TEXTO DA PÁGINA =
───

Na relação crucial com os EUA, a China toca as músicas contraditórias da parceria e da rivalidade
O Japão e a Alemanha do início do século 20 eram potências insatisfeitas, que ingressavam no sistema internacional arrombando portões. Os mesmos Japão e Alemanha derrotados em 1945 ascenderam na ordem ocidental da Guerra Fria como potências satisfeitas, aceitando suas instituições e regras em troca de um lugar ao sol. O que é, nesse quadro de referências, a China da aurora do século 21?
A China que celebrou nas ruas, em meio a fogos de artifício, sua admissão à Organização Mundial de Comércio, em 2001, parecia uma potência satisfeita. Já a China que flexiona seus músculos nos mares do Oriente, atemorizando seus vizinhos, parece uma potência insatisfeita. Os rótulos polares simplificam uma equação complexa, pontilhada de ambiguidades. De um lado, o desenvolvimento chinês e sua estabilidade interna dependem da estrutura institucional que sustenta a globalização. De outro, o regime chinês não compartilha os valores das sociedades abertas e contesta aspectos relevantes do envelope geopolítico da Pax Americana.
O “nosso aeroporto”, no “nosso país”. O regime chinês apela ao curinga do nacionalismo desde que, na prática, descartou o maoísmo. Mas o recurso não é um expediente circunstancial, pois toca num nervo social profundo: a memória dos “tratados iníquos”, as intervenções estrangeiras que aceleraram o colapso do Império do Centro e se concluíram pela invasão japonesa. Ao contrário da antiga URSS, a China não tem um modelo político a exportar. Contudo, suas definições do interesse nacional transbordam do leito da economia, espraiando-se pelas várzeas estratégicas e militares. Na relação crucial com os EUA, a China toca as músicas contraditórias da parceria e da rivalidade. Xi Jinping pretendia estender um tapete vermelho para Obama, mas nos seus próprios termos.

───

DADOS FORNECIDOS =

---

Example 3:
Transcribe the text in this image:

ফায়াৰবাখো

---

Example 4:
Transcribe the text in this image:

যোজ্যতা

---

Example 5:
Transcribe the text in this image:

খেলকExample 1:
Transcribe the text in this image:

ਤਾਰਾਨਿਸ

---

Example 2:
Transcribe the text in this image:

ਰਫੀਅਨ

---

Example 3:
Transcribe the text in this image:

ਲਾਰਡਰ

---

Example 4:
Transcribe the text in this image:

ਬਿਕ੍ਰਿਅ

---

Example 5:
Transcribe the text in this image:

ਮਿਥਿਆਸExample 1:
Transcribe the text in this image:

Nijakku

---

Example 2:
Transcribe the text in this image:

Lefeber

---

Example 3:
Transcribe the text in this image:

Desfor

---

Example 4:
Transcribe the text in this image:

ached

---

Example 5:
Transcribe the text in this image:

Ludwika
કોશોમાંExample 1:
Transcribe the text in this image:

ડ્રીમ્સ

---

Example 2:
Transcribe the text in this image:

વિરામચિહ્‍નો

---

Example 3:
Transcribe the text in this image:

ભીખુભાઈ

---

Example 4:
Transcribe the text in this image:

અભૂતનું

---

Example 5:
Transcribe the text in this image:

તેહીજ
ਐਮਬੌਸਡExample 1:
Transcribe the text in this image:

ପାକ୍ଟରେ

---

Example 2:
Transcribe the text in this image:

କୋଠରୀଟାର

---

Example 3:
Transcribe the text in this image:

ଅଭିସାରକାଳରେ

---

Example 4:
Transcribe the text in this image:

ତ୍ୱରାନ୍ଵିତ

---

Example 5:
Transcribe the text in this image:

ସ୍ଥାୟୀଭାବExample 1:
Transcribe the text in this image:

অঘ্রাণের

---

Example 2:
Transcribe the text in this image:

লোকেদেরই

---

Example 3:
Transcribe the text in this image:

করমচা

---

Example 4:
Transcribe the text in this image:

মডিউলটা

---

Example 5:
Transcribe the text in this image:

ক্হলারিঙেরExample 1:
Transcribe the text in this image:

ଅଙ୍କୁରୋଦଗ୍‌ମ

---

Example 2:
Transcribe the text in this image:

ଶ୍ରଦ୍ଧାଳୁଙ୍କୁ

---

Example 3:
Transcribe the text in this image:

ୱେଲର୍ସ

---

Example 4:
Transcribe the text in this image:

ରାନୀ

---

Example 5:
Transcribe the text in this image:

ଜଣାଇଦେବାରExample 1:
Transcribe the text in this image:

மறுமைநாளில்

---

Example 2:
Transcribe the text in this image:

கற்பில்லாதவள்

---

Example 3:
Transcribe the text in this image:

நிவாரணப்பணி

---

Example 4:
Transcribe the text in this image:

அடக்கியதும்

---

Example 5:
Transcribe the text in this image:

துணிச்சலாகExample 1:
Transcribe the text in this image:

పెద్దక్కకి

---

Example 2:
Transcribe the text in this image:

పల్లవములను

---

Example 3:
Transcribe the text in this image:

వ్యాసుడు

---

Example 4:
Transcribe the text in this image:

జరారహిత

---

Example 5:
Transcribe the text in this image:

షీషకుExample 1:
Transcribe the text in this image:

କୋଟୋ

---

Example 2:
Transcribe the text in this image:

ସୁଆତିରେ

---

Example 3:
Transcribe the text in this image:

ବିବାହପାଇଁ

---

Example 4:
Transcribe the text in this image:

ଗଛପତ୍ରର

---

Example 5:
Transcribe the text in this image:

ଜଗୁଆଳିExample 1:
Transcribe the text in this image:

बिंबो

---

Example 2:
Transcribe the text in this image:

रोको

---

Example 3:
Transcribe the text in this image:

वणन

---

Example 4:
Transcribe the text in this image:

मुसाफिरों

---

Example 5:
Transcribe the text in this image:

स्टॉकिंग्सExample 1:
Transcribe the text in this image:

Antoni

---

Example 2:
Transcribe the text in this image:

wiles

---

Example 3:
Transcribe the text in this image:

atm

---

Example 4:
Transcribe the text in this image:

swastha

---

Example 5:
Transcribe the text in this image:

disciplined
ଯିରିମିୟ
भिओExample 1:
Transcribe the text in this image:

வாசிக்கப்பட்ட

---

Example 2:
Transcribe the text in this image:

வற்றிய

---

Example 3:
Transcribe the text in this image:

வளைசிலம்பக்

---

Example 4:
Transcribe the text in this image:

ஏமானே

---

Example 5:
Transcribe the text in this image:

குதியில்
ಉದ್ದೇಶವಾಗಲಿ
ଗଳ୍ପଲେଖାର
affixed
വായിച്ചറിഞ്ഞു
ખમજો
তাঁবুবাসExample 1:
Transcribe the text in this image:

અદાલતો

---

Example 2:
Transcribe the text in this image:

───

ATIVIDADES =
• A. No texto sobre a China, em que ano o país foi admitido à Organização Mundial de Comércio?
• B. Prossiga o texto sobre a China e os EUA a partir da última frase apresentada.
A listagem é um material à parte, sem ligação com o texto.

RESPOSTAS ESCRITAS =
• A. Em 2001.

• B.
Anos atrás, num seminário sobre segurança global, um alto funcionário australiano fez uma experiência com seus colegas americanos, pondo-lhes três questões sucessivas. “Os EUA devem tratar a China como uma potência igual se o poder chinês crescer até igualar-se ao dos EUA?” Recebeu, invariavelmente, um “não” como réplica. “Nessa hipótese, a China aceitará algo menos que ser tratada como uma igual?” Novamente, as respostas foram sempre “não”. “Então, como EUA e China conviverão?” A terceira pergunta ficou sem respostas. O incidente menor na chegada de Obama a Hangzhou é uma evidência de que o sistema internacional navega por mares desconhecidos nessa transição sem precedentes históricos.
Há uma década, os dirigentes chineses cunharam a expressão “ascensão pacífica” para assegurar ao mundo que não contestam os fundamentos da ordem existente. Depois, a China engajou-se em programas de modernização militar, investindo em mísseis balísticos, no desenvolvimento de uma marinha oceânica e em tecnologias de comando, controle e comunicações. A reação do governo Obama veio sob a forma do “giro estratégico para a Ásia”, que abrange tanto a projetada Parceria Transpacífica (TPP), um mega-acordo de comércio e investimentos, quanto uma coleção de acordos de cooperação militar entre os EUA e os países da orla marítima chinesa.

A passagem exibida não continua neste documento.